President Obama’s quest for a vast trade agreement of 12 Pacific Basin countries involving 40 percent of the global economy may sound like it’s all imports and exports, jobs and commerce. To a certain extent, that’s what it is.
But more broadly, the Trans-Pacific Partnership Mr. Obama would like to conclude this year is about securing and enhancing America’s lead role in the community of Pacific nations. It’s about anchoring Asian countries that are increasingly tied to China’s economy – and overshadowed by China’s assertive behavior in its neighborhood – to a free-market economy upholding Western standards and values.
And it’s about advancing the “Asia pivot,” or “rebalancing” of US interests from the Middle East to Asia, that Obama has touted since taking office, but which most regional analysts say has not got very far as old and new Mideast crises have thwarted the shift.
This week’s congressional compromise on granting Obama special negotiating authority paves the way to swift consideration of new trade pacts – and that puts the Trans-Pacific Partnership, or TPP, and the Asia pivot, back on the agenda.
“If TPP passes, that keeps the US in the game in Asia,” says Walter Lohman, director of the Heritage Foundation’s Asian Studies Center in Washington. “It would make us much more of a factor in the day-to-day economic life of the region and for people, especially in Southeast Asia, who are really focused on commerce and trade.”
On Thursday several key congressional leaders from both major parties announced they had reached a deal to allow a vote on granting Obama what is called “fast-track” trade promotion authority, or TPA. That authority, which has been granted to almost all postwar presidents, allows the administration to negotiate trade deals that will only face an up-or-down vote from Congress but no drawn-out process of amendments.
The Obama administration inherited the foundation of a TPP from the George W. Bush administration, but its size and scope has grown in recent years. At the same time, however, TPP negotiating partners, including Australia, Malaysia, Japan, and Peru, have balked at making key compromises with the US if Obama did not have TPA.
The prospect of quick TPA approval has senior administration officials – starting at the top -- talking about TPP and the “Asia pivot” once again.
On Friday, Obama used a White House press conference with Italian Prime Minister Matteo Renzi to make the case for securing a trade pact with a region increasingly influenced by a booming China.
“The fastest growing markets, the most populous markets are going to be in Asia,” Obama said. “If we do not help to shape the rules so that our businesses and our workers can compete in those markets, then China will set up rules that advantage Chinese workers and Chinese businesses.”
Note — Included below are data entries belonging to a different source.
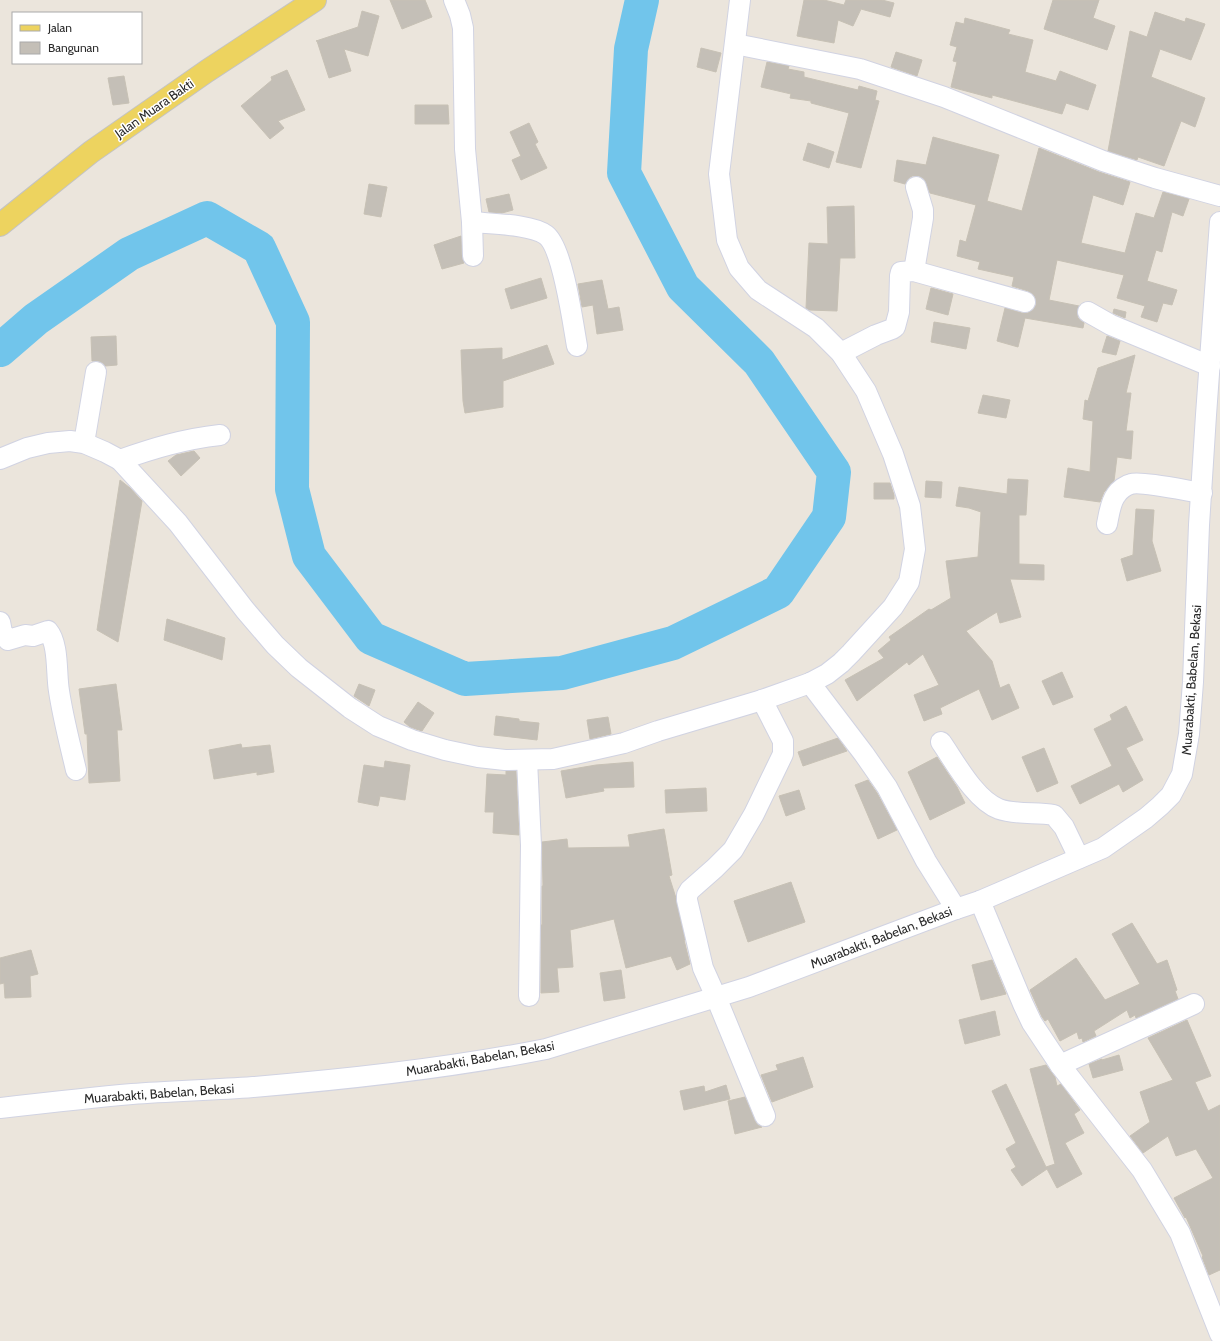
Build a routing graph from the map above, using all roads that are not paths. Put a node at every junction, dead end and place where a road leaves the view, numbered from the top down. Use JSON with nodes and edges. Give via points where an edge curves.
{"nodes":[{"id":1,"x":315,"y":0,"type":"edge"},
{"id":2,"x":454,"y":0,"type":"edge"},
{"id":3,"x":740,"y":0,"type":"edge"},
{"id":4,"x":735,"y":44,"type":"junction"},
{"id":5,"x":916,"y":187,"type":"dead end"},
{"id":6,"x":1220,"y":196,"type":"edge"},
{"id":7,"x":472,"y":222,"type":"junction"},
{"id":8,"x":1220,"y":222,"type":"edge"},
{"id":9,"x":0,"y":225,"type":"edge"},
{"id":10,"x":473,"y":256,"type":"dead end"},
{"id":11,"x":914,"y":271,"type":"junction"},
{"id":12,"x":1025,"y":302,"type":"dead end"},
{"id":13,"x":1088,"y":312,"type":"dead end"},
{"id":14,"x":577,"y":346,"type":"dead end"},
{"id":15,"x":841,"y":353,"type":"junction"},
{"id":16,"x":1210,"y":366,"type":"junction"},
{"id":17,"x":96,"y":372,"type":"dead end"},
{"id":18,"x":220,"y":435,"type":"dead end"},
{"id":19,"x":84,"y":442,"type":"junction"},
{"id":20,"x":0,"y":459,"type":"edge"},
{"id":21,"x":120,"y":460,"type":"junction"},
{"id":22,"x":1202,"y":493,"type":"junction"},
{"id":23,"x":1107,"y":524,"type":"dead end"},
{"id":24,"x":0,"y":622,"type":"edge"},
{"id":25,"x":810,"y":683,"type":"junction"},
{"id":26,"x":762,"y":700,"type":"junction"},
{"id":27,"x":941,"y":742,"type":"dead end"},
{"id":28,"x":527,"y":760,"type":"junction"},
{"id":29,"x":76,"y":770,"type":"dead end"},
{"id":30,"x":1080,"y":858,"type":"junction"},
{"id":31,"x":980,"y":901,"type":"junction"},
{"id":32,"x":956,"y":909,"type":"junction"},
{"id":33,"x":529,"y":996,"type":"dead end"},
{"id":34,"x":716,"y":997,"type":"junction"},
{"id":35,"x":1194,"y":1004,"type":"dead end"},
{"id":36,"x":1060,"y":1066,"type":"junction"},
{"id":37,"x":0,"y":1108,"type":"edge"},
{"id":38,"x":765,"y":1116,"type":"dead end"},
{"id":39,"x":1216,"y":1310,"type":"edge"},
{"id":40,"x":1220,"y":1334,"type":"edge"}],
"edges":[{"from":1,"to":9,"type":"main road","name":"Jalan Muara Bakti","via":[[91,152]]},
{"from":2,"to":7,"type":"street","via":[[463,28],[465,148]]},
{"from":3,"to":4,"type":"street"},
{"from":4,"to":6,"type":"street","via":[[860,69],[944,97],[1103,161]]},
{"from":4,"to":15,"type":"street","via":[[720,174],[727,240],[739,268],[758,290],[816,328]]},
{"from":5,"to":11,"type":"street","via":[[923,218]]},
{"from":7,"to":10,"type":"street"},
{"from":7,"to":14,"type":"street","via":[[534,229],[546,235],[553,243],[566,285]]},
{"from":8,"to":16,"type":"street","name":"Muarabakti, Babelan, Bekasi"},
{"from":11,"to":12,"type":"street"},
{"from":11,"to":15,"type":"street","via":[[901,272],[899,312],[895,327]]},
{"from":13,"to":16,"type":"street","via":[[1111,325]]},
{"from":15,"to":25,"type":"street","via":[[866,391],[893,454],[910,506],[915,549],[908,582],[893,607],[841,663]]},
{"from":16,"to":22,"type":"street","name":"Muarabakti, Babelan, Bekasi"},
{"from":17,"to":19,"type":"street"},
{"from":18,"to":21,"type":"street","via":[[178,442]]},
{"from":19,"to":20,"type":"street","via":[[48,443]]},
{"from":19,"to":21,"type":"street"},
{"from":21,"to":28,"type":"street","via":[[178,523],[275,645],[320,686],[378,726],[412,740],[478,757]]},
{"from":22,"to":23,"type":"street","via":[[1132,483],[1116,494]]},
{"from":22,"to":30,"type":"street","name":"Muarabakti, Babelan, Bekasi","via":[[1193,682],[1189,734],[1182,774],[1171,795],[1146,818],[1103,848]]},
{"from":24,"to":29,"type":"street","via":[[2,632],[8,640],[48,631],[52,636],[59,690]]},
{"from":25,"to":26,"type":"street"},
{"from":25,"to":32,"type":"street","via":[[887,787]]},
{"from":26,"to":28,"type":"street","via":[[611,746],[553,759]]},
{"from":26,"to":34,"type":"street","via":[[783,741],[783,754],[733,850],[687,895],[703,968]]},
{"from":27,"to":30,"type":"street","via":[[974,791],[984,801],[998,809],[1054,815],[1064,827]]},
{"from":28,"to":33,"type":"street","via":[[531,845]]},
{"from":30,"to":31,"type":"street","name":"Muarabakti, Babelan, Bekasi"},
{"from":31,"to":32,"type":"street","name":"Muarabakti, Babelan, Bekasi"},
{"from":31,"to":36,"type":"street","via":[[1032,1023]]},
{"from":32,"to":34,"type":"street","name":"Muarabakti, Babelan, Bekasi"},
{"from":34,"to":37,"type":"street","name":"Muarabakti, Babelan, Bekasi","via":[[546,1049],[430,1069],[254,1086],[61,1100]]},
{"from":34,"to":38,"type":"street"},
{"from":35,"to":36,"type":"street"},
{"from":36,"to":39,"type":"street","via":[[1142,1170],[1180,1233]]},
{"from":39,"to":40,"type":"street"}]}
Moreover, Obama suggested that trade deals the US negotiates will adhere to labor and environmental standards and values that aren’t likely to be priorities for the Chinese.
“We’re negotiating the highest-level, highest-standard trade agreement in our history,” Obama said, adding that the TPA compromise, which he said requires that trade deals consider human rights issues, resulted in “the most progressive TPA we’ve had going through Congress.”
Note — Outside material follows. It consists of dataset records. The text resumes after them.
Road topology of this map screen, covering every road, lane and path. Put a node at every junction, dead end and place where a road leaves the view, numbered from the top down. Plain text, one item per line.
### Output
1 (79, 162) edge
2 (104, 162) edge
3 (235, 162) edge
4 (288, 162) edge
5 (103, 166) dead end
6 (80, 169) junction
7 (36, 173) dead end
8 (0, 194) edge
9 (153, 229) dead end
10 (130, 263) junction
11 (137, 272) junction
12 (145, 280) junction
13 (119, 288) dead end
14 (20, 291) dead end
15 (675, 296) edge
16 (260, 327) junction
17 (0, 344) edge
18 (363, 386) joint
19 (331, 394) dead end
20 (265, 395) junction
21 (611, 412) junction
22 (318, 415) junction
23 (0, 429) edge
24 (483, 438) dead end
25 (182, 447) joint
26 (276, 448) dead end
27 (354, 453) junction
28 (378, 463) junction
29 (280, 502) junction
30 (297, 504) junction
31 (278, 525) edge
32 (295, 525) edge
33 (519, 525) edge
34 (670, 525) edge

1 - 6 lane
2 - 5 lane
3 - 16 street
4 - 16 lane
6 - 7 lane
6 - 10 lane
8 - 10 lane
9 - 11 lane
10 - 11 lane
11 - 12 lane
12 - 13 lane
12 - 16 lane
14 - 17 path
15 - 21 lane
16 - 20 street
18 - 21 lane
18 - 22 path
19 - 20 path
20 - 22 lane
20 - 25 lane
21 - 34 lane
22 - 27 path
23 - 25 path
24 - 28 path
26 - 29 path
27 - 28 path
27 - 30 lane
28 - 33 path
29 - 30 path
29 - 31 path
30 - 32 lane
Obama’s use of the word “progressive” was almost certainly by design, since many Democrats were quick to blast both TPA and TPP as attacks on American workers and sure paths to more lost American jobs.
Other administration officials have recently underscored the importance of making economic relations, and specifically a regional trade pact, part of the US “rebalancing” to Asia.
In a speech last week before heading off on his first Asia tour as Pentagon chief, Defense Secretary Ashton Carter said the TPP makes “strong strategic sense” and is an essential piece of the “rebalance” to Asia.
The Obama administration has announced a few defense measures as part of the Asia pivot – deploying 2,500 Marines to Australia, assigning four combat ships to operate out of Singapore by 2018 – and has upped US participation in regional political forums.
But securing a lead economic role in the region through TPP may be the key to convincing the region the “pivot” is real.
“TPP is a defining piece of the administration’s policy and in some ways it’s the most important part of the pivot,” says Heritage’s Mr. Lohman. “Our partners want to see a strong economic dimension to our commitment to the region.”
Lohman notes that Asia includes some of the world’s most open and dynamic economies, but also some of its most closed and repressive states.
That’s an argument for advancing a US-led regional trade pact, he adds -- one that would make a trading system based on international norms and US-backed standards a competitive model in Asia.
“TPP shouldn’t be seen in terms of competition with China on an economic level,” Lohman says.
“Where the ‘competition’ argument makes sense is over trading systems and who’s going to be setting the rules,” he says. “TPP is important because it puts the US in the game to set the rules.”